Robust covariance estimation and explainable outlier detection for matrix-valued data

This work introduces the Matrix Minimum Covariance Determinant (MMCD) method, a novel robust location and covariance estimation procedure designed for data that are naturally represented in the form of a matrix. Unlike standard robust multivariate estimators, which would only be applicable after a vectorization of the matrix-variate samples leading to high-dimensional datasets, the MMCD estimators account for the matrix-variate data structure and consistently estimate the mean matrix, as well as the rowwise and columnwise covariance matrices in the class of matrix-variate elliptical distributions. Additionally, we show that the MMCD estimators are matrix affine equivariant and achieve a higher breakdown point than the maximal achievable one by any multivariate, affine equivariant location/covariance estimator when applied to the vectorized data. An efficient algorithm with convergence guarantees is proposed and implemented. As a result, robust Mahalanobis distances based on MMCD estimators offer a reliable tool for outlier detection. Additionally, we extend the concept of Shapley values for outlier explanation to the matrix-variate setting, enabling the decomposition of the squared Mahalanobis distances into contributions of the rows, columns, or individual cells of matrix-valued observations. Notably, both the theoretical guarantees and simulations show that the MMCD estimators outperform robust estimators based on vectorized observations, offering better computational efficiency and improved robustness. Moreover, real-world data examples demonstrate the practical relevance of the MMCD estimators and the resulting robust Shapley values.
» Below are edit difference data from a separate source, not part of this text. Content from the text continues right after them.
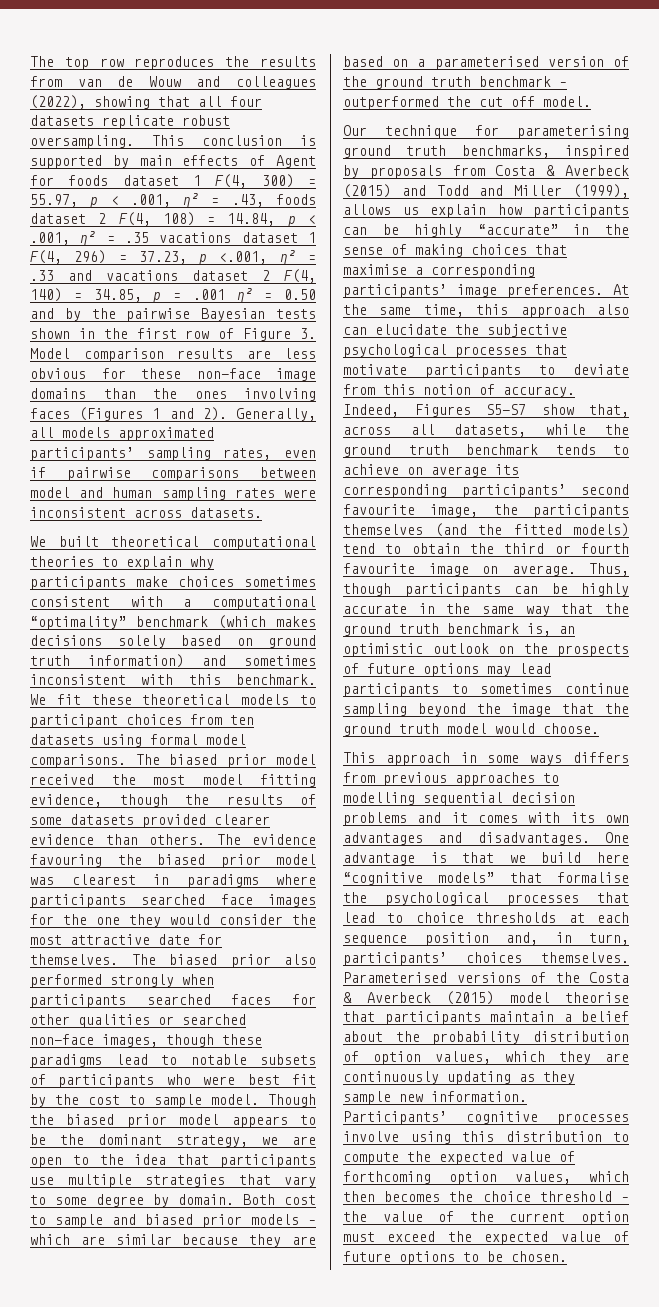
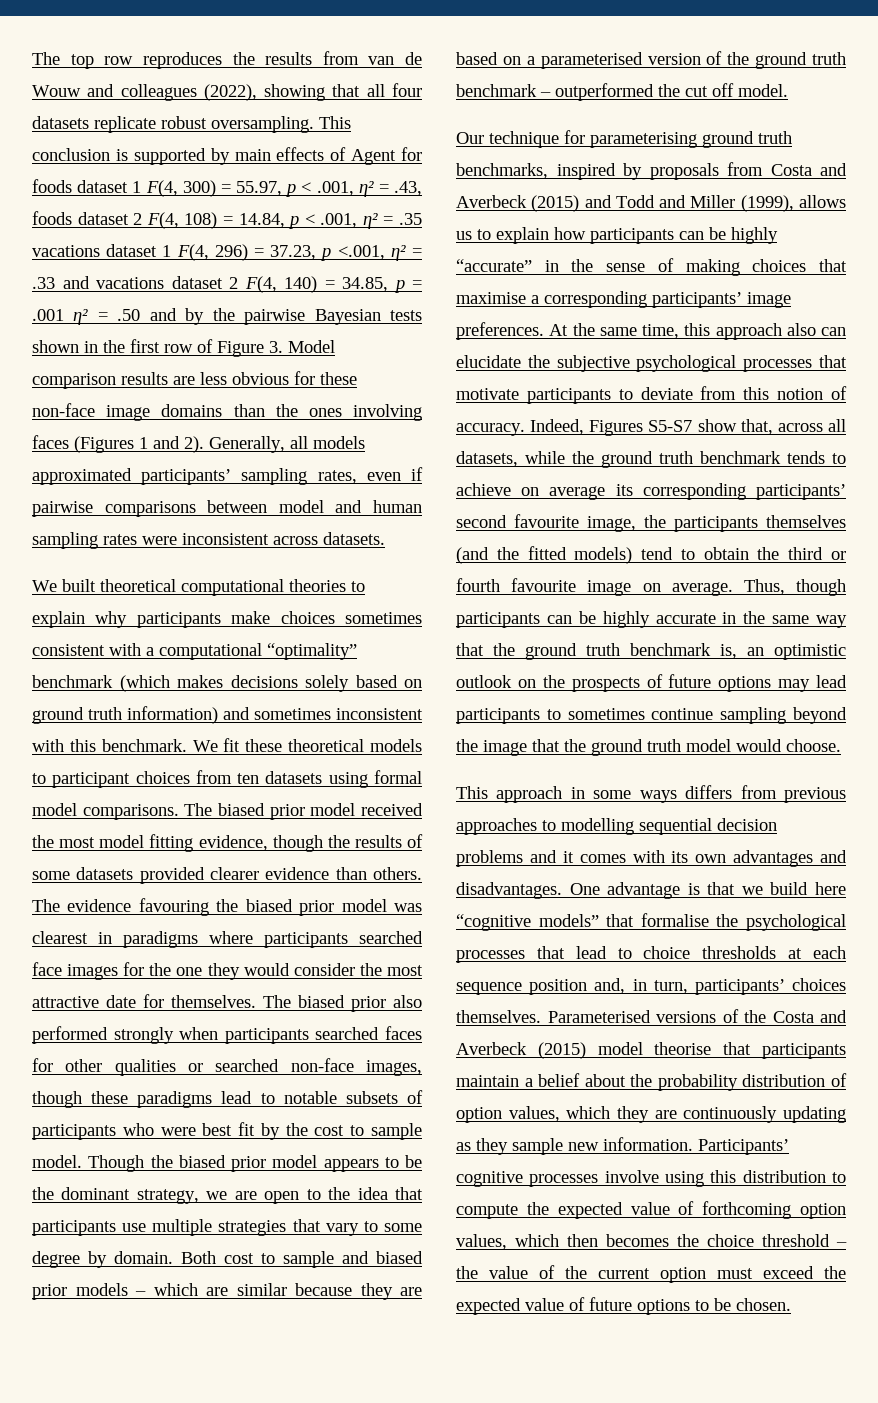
[284,289,316,300] 0.50 -> [117,309,141,321] .50
[546,165,556,176] & -> [820,163,847,176] and
(419, 211) none -> [477,229,491,240] to
[343,992,352,1003] & -> [820,1010,847,1023] and

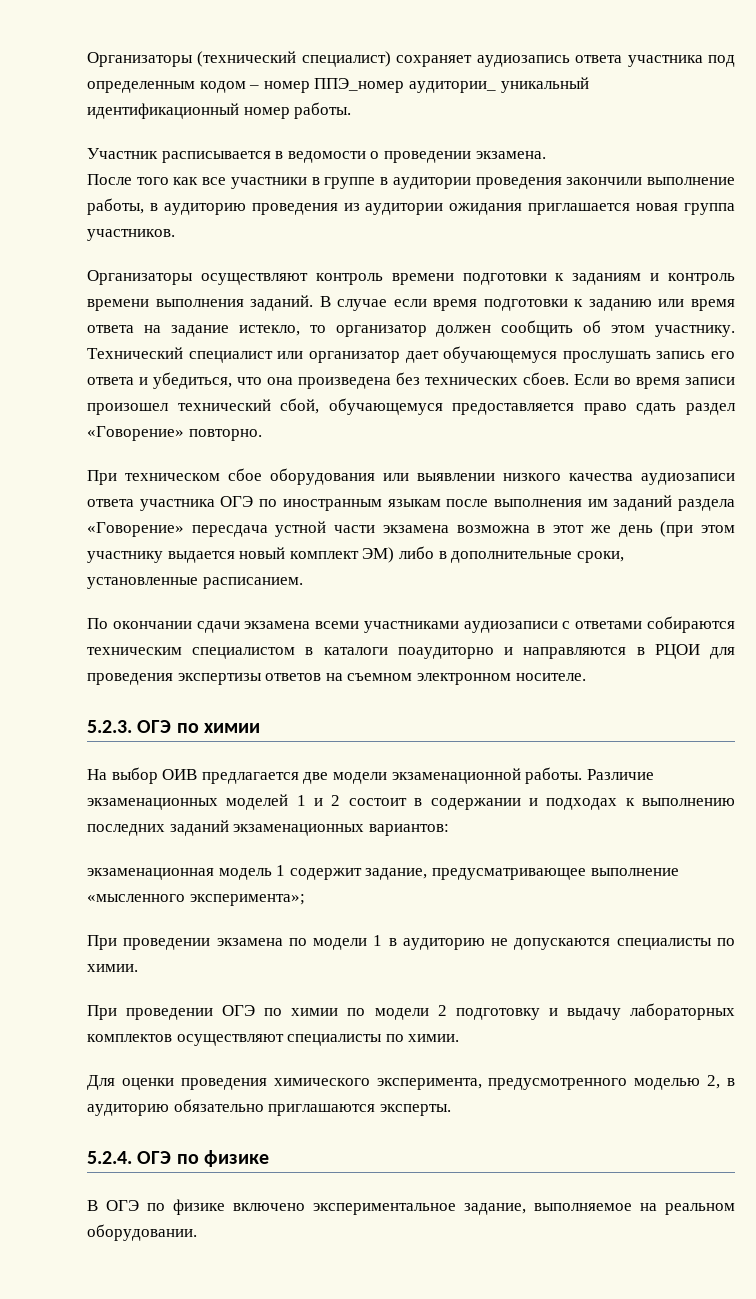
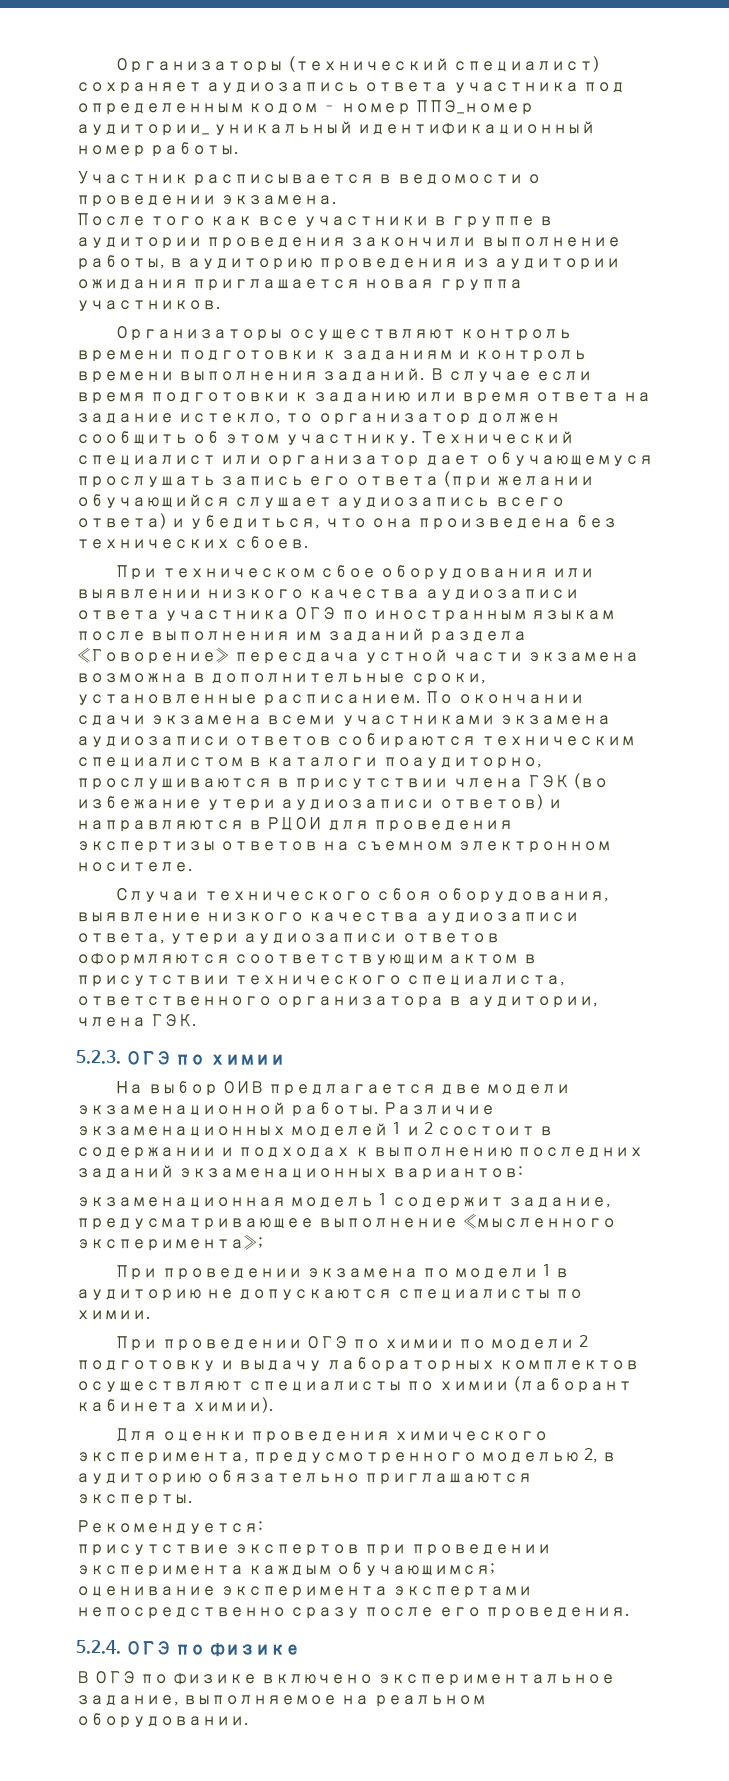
(134, 381) none -> [442,471,594,488] [76,494,565,508] [76,513,167,529] (при желании обучающийся слушает аудиозапись всего ответа)
[574,374,735,389] [87,398,736,415] [87,426,262,441] Если во время записи произошел технический сбой, обучающемуся предоставляется право сдать раздел «Говорение» повторно. -> (310, 542) none
[553,521,736,537] [87,546,447,563] этот же день (при этом участнику выдается новый комплект ЭМ) либо в -> (207, 678) none
(303, 583) // -> (422, 700) none
[463,621,643,633] аудиозаписи с ответами -> [498,715,611,725] [76,736,333,747] экзамена аудиозаписи ответов
[397,647,494,659] поаудиторно -> [382,757,542,769] [76,773,608,790] [76,794,544,811] поаудиторно, прослушиваются в присутствии члена ГЭК (во избежание утери аудиозаписи ответов)
(586, 677) none -> [115,887,609,903] [76,912,579,923] [76,933,500,945] [76,953,537,966] [76,975,566,987] [76,996,598,1008] [76,1014,198,1027] // Случаи технического сбоя оборудования, выявление низкого качества аудиозаписи ответа, утери аудиозаписи ответов оформляются соответствующим актом в присутствии технического специалиста, ответственного организатора в аудитории, члена ГЭК.
[408,1034,460,1042] химии. -> [438,1376,632,1393] [76,1397,275,1413] химии (лаборант кабинета химии).
(451, 1110) none -> [76,1520,263,1534] [76,1544,551,1556] [76,1562,496,1577] [76,1586,533,1598] [76,1607,630,1619] // Рекомендуется: // присутствие экспертов при проведении эксперимента каждым обучающимся; // оценивание эксперимента экспертами непосредственно сразу после его проведения.

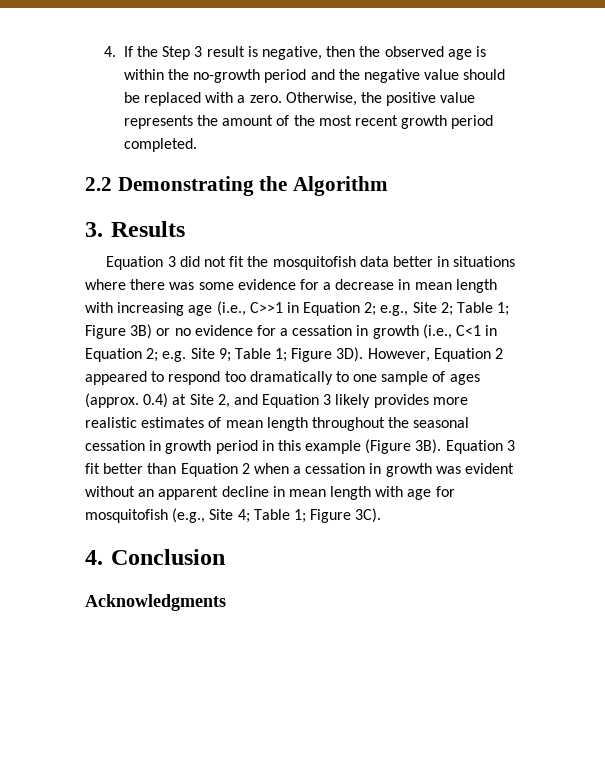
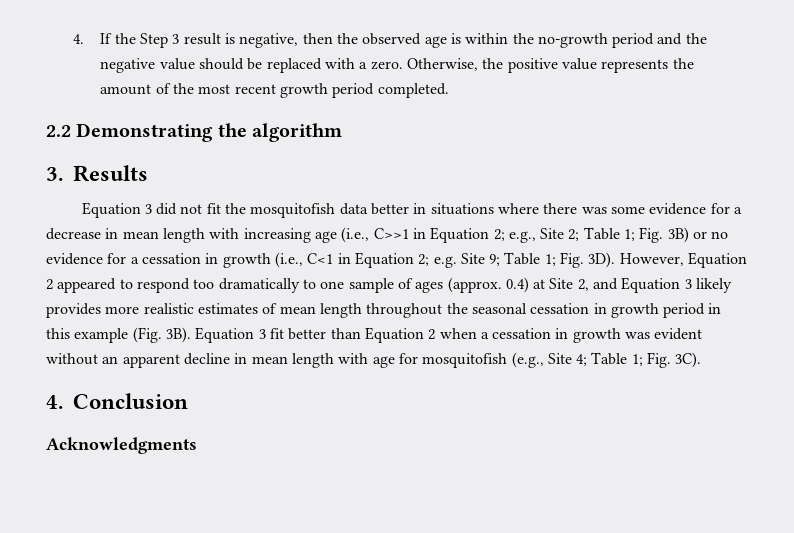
[293,176,389,196] Algorithm -> [252,123,343,142] algorithm
[85,325,126,339] Figure -> [639,227,664,243] Fig.
[291,348,333,362] Figure -> [560,252,585,268] Fig.
[365,439,412,454] (Figure -> [132,327,162,343] (Fig.
[310,509,352,523] Figure -> [647,352,672,368] Fig.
翻译：本文提出矩阵最小协方差行列式（MMCD）方法，这是一种针对自然以矩阵形式表示的数据设计的新型稳健位置与协方差估计流程。与标准的多变量稳健估计方法（仅适用于将矩阵变量样本向量化后产生的数据集，会导致高维问题）不同，MMCD估计器能兼顾矩阵变量数据结构，在矩阵变量椭圆分布类中一致地估计均值矩阵，以及行向和列向协方差矩阵。此外，我们证明MMCD估计器具有矩阵仿射等变性，且当应用于向量化数据时，其崩溃点高于任何多变量仿射等变位置/协方差估计器所能达到的最大值。我们提出并实现了一种具有收敛保证的高效算法。基于MMCD估计器的稳健马氏距离为异常值检测提供了可靠工具。此外，我们将用于异常值解释的夏普利值概念拓展至矩阵变量场景，能够将平方马氏距离分解为矩阵观测值的行、列或单个单元格的贡献。值得注意的是，理论保证和仿真结果均表明，MMCD估计器优于基于向量化观测值的稳健估计器，具有更好的计算效率和稳健性。实际数据案例进一步验证了MMCD估计器及其生成的稳健夏普利值的实际应用价值。